As an introvert, I love my alone time. What I long for and will probably even long for even more is deep friendship/connection with one or a few quality people, but so difficult to make that happen. Just being with other people can make me feel lonelier when they are more interested in their phones (there's actually a new word for it---phubbing---snubbing someone in favor of a cell phone) or show no interest in me, like asking any questions or even responding. Talk about feeling insignificant!

So for the main part, I will concentrate on the activities that are most nourishing for me: reading, exercise and mindful movement, studying/practicing stoicism and Buddhism. I'll be the best, most compassionate friend to myself.
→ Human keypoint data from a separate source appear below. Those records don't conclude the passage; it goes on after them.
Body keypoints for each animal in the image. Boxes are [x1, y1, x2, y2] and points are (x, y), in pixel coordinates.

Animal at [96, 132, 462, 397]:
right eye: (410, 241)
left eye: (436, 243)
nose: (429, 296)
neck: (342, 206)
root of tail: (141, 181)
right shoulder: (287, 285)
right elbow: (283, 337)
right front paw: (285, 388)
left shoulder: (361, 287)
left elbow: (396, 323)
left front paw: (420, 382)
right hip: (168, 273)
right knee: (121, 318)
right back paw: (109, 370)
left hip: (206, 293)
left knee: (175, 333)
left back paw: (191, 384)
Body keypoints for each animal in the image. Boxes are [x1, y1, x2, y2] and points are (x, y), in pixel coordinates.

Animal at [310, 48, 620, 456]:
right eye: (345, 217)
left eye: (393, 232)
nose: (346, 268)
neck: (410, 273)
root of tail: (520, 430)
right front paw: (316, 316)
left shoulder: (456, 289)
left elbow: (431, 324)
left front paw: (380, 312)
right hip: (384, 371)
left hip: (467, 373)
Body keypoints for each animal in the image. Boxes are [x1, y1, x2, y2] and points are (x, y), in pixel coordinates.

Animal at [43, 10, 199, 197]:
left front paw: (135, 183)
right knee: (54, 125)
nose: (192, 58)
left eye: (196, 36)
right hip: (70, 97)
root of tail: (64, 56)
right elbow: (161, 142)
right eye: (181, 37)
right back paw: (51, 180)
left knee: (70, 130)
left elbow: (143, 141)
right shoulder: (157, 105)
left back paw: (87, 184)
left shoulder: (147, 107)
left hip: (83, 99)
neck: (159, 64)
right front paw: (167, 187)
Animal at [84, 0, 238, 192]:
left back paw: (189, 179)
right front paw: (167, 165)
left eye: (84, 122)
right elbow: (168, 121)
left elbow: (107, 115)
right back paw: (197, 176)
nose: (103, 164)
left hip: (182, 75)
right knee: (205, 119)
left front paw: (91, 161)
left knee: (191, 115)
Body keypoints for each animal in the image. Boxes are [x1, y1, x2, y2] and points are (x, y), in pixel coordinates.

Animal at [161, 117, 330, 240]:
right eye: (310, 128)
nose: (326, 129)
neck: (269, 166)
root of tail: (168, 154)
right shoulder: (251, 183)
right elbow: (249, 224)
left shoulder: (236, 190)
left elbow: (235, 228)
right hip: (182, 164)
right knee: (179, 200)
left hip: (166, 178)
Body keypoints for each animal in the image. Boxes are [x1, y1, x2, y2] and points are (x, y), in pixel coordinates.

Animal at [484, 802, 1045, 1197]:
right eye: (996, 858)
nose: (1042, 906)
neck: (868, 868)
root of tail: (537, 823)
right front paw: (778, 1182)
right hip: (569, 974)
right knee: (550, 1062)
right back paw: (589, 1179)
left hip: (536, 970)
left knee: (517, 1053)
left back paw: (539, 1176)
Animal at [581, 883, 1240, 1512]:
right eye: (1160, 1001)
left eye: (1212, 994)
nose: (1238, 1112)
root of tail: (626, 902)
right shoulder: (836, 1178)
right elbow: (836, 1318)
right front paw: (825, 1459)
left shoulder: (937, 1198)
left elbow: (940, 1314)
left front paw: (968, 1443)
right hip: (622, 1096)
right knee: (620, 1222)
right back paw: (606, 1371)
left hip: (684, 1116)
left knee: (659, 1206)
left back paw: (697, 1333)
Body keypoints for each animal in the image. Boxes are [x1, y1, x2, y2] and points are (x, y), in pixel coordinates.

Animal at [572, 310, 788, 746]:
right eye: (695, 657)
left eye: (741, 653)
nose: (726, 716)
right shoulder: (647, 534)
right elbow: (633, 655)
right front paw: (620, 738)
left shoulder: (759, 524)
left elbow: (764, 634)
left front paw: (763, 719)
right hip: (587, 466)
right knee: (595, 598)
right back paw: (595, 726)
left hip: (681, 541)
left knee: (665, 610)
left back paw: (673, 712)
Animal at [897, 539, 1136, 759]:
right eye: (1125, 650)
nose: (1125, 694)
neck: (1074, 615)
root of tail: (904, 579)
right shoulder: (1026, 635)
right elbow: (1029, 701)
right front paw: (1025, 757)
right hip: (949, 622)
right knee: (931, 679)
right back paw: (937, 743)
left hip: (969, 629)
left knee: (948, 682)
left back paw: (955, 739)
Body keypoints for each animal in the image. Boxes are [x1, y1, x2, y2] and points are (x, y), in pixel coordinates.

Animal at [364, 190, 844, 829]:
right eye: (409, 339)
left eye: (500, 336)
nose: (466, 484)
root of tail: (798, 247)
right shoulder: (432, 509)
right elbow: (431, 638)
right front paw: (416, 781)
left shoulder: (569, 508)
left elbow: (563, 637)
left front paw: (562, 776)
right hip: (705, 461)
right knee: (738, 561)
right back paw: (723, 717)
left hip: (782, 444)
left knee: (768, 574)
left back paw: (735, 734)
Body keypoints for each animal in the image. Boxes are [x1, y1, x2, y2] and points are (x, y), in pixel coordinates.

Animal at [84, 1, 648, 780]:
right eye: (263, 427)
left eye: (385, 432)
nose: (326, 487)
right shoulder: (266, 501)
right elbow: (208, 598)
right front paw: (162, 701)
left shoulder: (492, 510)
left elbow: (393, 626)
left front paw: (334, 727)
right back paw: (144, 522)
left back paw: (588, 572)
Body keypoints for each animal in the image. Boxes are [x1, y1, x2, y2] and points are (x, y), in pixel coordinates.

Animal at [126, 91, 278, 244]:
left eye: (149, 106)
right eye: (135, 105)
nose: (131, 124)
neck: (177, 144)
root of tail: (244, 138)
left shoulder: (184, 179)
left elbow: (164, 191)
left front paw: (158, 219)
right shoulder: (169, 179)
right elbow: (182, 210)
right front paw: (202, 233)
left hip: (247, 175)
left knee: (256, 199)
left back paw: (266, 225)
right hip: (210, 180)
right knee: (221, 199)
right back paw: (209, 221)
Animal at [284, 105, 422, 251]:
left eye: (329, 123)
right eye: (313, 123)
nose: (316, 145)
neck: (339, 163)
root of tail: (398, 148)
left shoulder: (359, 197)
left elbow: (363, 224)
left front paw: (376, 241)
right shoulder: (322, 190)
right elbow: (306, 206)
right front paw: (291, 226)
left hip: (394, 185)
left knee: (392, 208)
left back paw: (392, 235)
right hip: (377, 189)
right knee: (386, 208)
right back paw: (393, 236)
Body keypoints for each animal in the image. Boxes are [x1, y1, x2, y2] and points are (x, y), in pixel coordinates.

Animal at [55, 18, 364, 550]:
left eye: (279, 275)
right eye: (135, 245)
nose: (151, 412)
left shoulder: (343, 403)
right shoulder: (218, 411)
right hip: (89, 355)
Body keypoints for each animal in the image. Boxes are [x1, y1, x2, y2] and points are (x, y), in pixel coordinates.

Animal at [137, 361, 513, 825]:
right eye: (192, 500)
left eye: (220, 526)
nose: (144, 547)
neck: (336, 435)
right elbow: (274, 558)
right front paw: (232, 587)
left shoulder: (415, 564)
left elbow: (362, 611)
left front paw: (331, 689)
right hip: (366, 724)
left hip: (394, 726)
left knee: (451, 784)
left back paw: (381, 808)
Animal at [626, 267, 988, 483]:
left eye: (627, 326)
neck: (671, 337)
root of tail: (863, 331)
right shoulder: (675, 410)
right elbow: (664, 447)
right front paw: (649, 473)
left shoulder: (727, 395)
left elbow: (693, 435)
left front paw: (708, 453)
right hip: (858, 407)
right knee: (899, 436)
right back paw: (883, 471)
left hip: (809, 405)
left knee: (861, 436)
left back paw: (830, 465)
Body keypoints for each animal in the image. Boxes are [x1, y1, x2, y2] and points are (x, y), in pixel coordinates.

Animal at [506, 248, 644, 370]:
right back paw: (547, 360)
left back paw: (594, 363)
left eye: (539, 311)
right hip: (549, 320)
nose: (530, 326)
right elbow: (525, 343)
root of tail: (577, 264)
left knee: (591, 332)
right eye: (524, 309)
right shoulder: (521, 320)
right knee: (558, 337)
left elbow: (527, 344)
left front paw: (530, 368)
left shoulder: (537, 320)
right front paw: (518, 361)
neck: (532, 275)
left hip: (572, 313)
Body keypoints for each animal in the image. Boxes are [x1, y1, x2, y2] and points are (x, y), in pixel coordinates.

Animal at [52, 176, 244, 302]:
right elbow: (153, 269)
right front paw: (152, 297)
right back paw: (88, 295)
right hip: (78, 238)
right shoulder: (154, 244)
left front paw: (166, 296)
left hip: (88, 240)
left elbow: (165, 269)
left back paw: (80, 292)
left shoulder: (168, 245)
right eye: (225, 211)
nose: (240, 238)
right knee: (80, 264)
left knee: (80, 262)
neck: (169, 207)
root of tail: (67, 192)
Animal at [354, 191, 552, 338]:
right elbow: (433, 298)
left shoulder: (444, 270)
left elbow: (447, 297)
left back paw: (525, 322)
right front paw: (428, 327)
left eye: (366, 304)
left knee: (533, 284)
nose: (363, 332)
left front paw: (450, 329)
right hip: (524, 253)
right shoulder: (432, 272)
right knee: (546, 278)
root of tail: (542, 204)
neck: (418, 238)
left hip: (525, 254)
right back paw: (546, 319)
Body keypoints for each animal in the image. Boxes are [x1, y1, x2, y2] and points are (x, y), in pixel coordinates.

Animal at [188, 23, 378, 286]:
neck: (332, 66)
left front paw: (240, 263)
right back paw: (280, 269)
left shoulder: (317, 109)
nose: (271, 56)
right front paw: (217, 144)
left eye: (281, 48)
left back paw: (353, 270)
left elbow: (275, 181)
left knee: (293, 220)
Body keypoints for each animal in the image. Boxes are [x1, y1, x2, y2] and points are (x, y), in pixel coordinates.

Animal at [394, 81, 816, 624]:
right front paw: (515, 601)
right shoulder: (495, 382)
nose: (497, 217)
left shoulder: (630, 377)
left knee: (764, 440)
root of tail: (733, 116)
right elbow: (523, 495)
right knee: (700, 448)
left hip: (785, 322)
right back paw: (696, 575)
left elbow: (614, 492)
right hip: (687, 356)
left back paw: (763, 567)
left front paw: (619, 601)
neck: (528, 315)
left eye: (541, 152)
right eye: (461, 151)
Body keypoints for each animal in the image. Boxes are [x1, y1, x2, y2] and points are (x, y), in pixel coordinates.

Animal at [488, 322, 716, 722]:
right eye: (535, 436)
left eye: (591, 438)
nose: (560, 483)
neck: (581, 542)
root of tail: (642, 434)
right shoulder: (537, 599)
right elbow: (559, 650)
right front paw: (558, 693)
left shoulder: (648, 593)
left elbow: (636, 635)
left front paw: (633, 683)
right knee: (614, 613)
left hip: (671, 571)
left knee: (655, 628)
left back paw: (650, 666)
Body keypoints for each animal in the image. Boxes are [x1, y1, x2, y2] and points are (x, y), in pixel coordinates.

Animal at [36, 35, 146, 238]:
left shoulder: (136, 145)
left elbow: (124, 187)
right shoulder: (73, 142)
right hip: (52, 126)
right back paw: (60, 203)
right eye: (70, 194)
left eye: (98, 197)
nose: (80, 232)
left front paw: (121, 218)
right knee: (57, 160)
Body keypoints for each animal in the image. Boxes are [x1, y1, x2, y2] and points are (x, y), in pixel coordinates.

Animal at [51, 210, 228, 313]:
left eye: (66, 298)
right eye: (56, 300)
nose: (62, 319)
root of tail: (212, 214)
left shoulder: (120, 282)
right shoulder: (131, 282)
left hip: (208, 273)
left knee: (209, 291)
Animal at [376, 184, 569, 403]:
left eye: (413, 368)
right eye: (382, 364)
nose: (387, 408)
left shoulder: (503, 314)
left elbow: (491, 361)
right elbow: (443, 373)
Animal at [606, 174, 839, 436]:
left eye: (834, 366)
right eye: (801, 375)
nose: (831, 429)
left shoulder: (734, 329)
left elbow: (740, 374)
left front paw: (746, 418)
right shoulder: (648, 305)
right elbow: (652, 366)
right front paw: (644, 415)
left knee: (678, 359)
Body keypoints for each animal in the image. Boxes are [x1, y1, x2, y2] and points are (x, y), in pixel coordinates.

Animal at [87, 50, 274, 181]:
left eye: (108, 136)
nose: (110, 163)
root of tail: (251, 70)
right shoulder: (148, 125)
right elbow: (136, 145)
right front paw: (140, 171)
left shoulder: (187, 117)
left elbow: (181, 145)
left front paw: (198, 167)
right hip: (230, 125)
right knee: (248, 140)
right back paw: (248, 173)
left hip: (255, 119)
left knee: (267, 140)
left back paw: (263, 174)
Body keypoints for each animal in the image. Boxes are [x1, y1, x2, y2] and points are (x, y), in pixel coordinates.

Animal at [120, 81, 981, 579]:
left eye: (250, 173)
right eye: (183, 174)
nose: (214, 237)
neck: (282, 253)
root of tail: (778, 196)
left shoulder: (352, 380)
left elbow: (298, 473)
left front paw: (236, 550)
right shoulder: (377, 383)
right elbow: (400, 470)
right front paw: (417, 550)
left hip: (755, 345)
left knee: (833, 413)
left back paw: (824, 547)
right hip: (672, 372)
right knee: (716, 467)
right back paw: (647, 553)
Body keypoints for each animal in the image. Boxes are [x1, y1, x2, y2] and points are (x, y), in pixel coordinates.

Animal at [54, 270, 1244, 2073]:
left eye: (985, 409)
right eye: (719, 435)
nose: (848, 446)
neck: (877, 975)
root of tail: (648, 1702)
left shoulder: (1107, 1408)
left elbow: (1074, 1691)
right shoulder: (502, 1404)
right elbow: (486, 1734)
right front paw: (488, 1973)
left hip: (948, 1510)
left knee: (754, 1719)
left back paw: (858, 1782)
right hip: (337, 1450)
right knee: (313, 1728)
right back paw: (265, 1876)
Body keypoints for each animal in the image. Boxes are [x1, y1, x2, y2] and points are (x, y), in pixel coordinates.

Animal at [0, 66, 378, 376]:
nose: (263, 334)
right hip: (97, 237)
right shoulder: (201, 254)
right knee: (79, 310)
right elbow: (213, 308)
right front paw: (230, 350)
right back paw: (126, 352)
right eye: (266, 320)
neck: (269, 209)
My mind and heart will always be open if the right person comes along who is interested in and capable of friendship rather than just being an activity partner, but I'm not counting on it. I put in many years of effort after retirement to meet and befriend, even running multiple Meetup groups, but hard to find compatible folks who really want to connect. I think I'm a rare bird (and will undoubtedly really let me freak flag fly when I no longer have my husband to keep me straight---I could easily become a crazy cat lady) but I do think there are a few people who could add quality (instead of just zap time and energy) to my life and for me to reciprocate, but how to meet? There could very well be someone right here in this forum who meets that criteria, but unlikely that they would be local.